# [Assignment]
Retype exactly what appears below from the line containing "Figure 1: Map" down to the line containing "Fig. 2 Timeseries", keeping both end lines. Do not include pictures.

----------

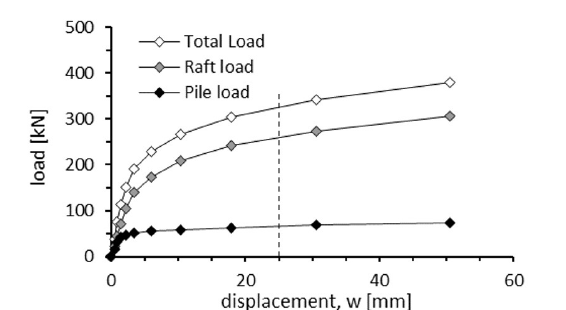
Figure 11. Load-settlement curves for case 4 - L=3m; t=0.4m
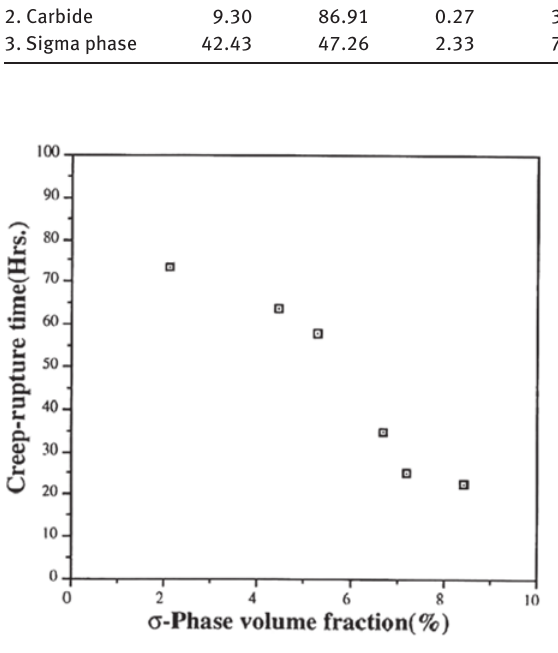
Fig. 2: Relationship between volume fraction of sigma phase and creep-rupture time in the HK40 tubes used for 90,000 hours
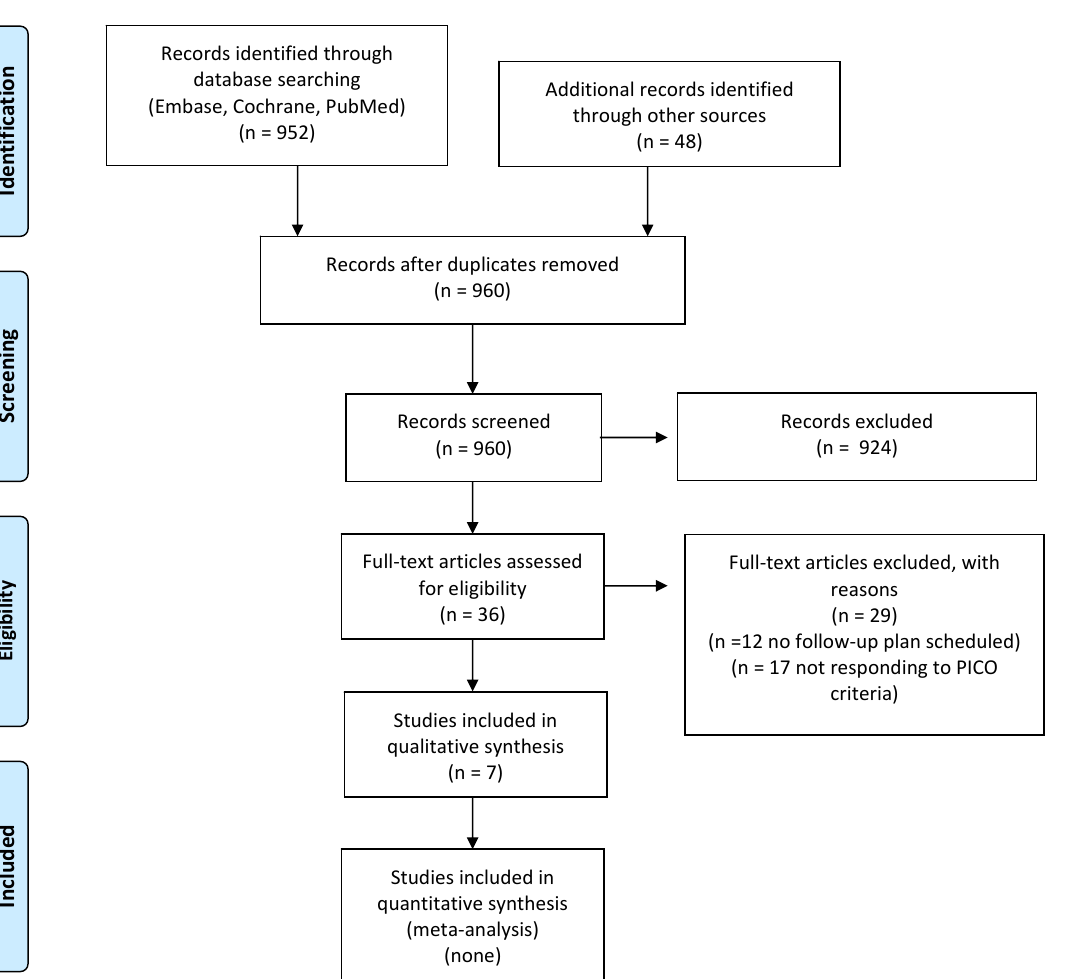
Figure 3. PICO C: PRISMA flow-chart for planned follow-up/screening schemes for the management and early diagnosis of second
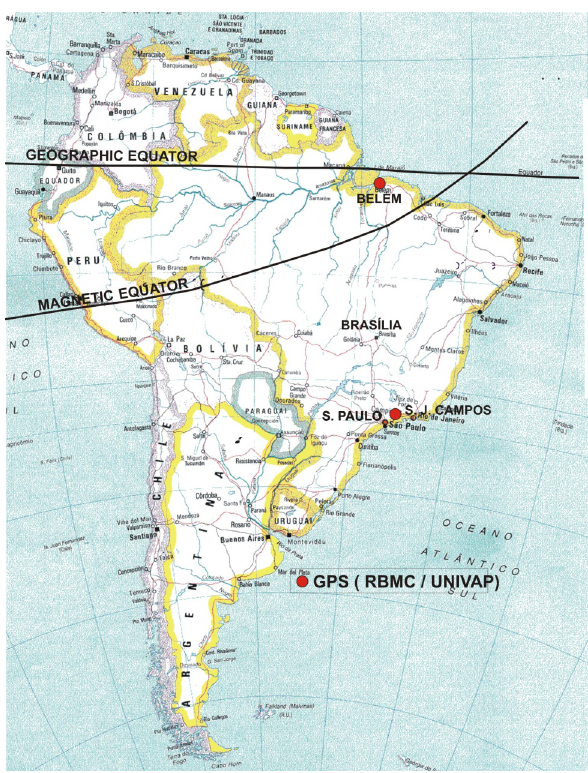
Figure 1: Map of the GPS ground facilities in the Brazilian cities of São José dos 436 Fig. 1. Map of the GPS ground facilities in the Brazilian cities of S˜ao Jos´e dos Campos and Bel´em. Campos and Belém. 437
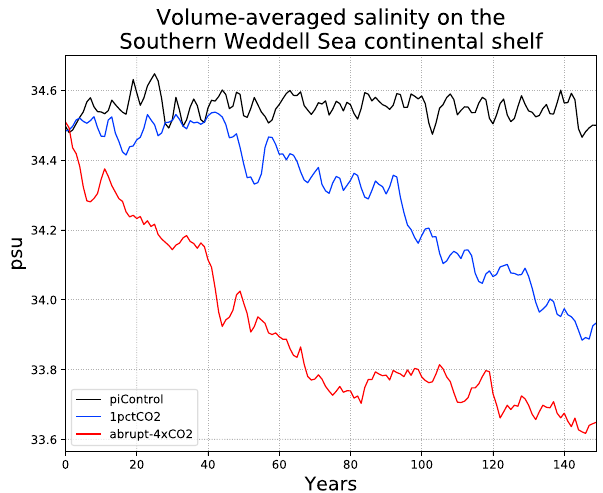
Fig. 2 Timeseries of salinity over the Southern Weddell Sea continental shelf. Results are shown annually-averaged for each simulation, and the region is de fi ned in Supplementary Fig. 5.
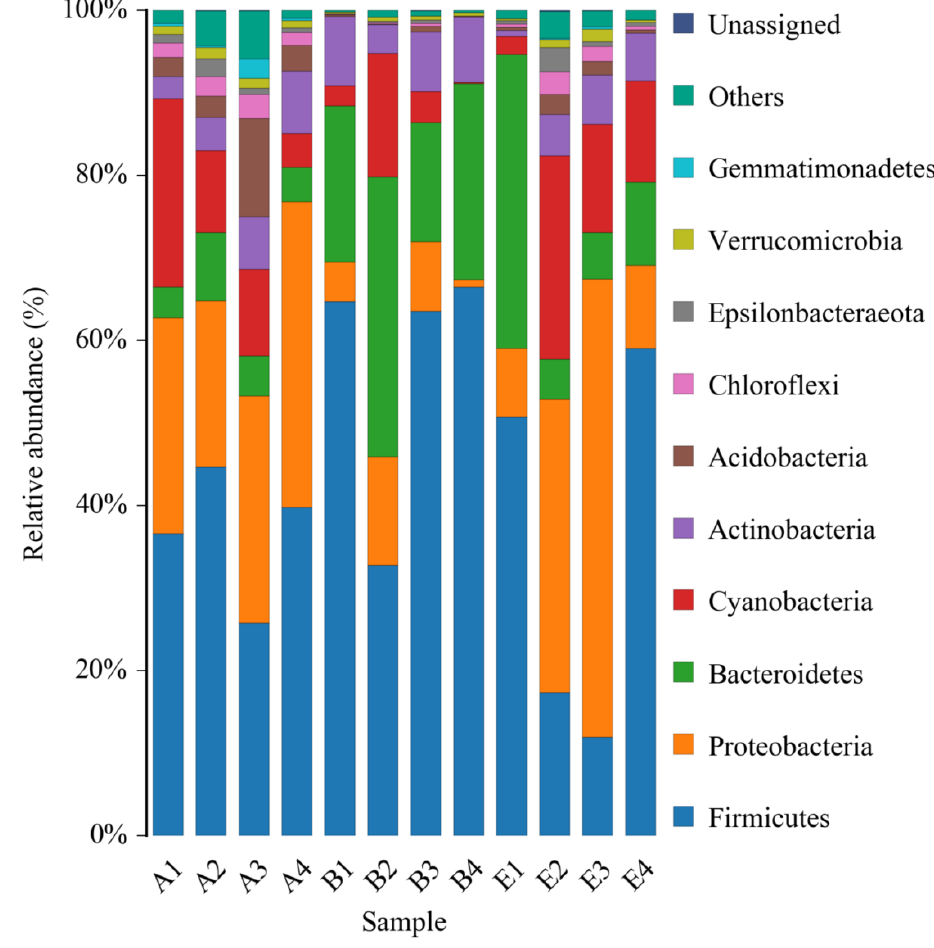
Figure 7. Relative abundance of bacterial phyla of the normal rats, untreated diabetic rats and diabetic rats treated by high dose DC-5 (10 mg/kg body weight) for 30 days. Where, A1 – A4: normal rats; B1 – B4: untreated diabetic rats; E1 – E4: diabetic rats treated by high dose DC-5.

----------

# [Task result]
Figure 1: Map of the GPS ground facilities in the Brazilian cities of São José dos 436 Fig. 1. Map of the GPS ground facilities in the Brazilian cities of S˜ao Jos´e dos Campos and Bel´em. Campos and Belém. 437
Fig. 2 Timeseries of salinity over the Southern Weddell Sea continental shelf. Results are shown annually-averaged for each simulation, and the region is de fi ned in Supplementary Fig. 5.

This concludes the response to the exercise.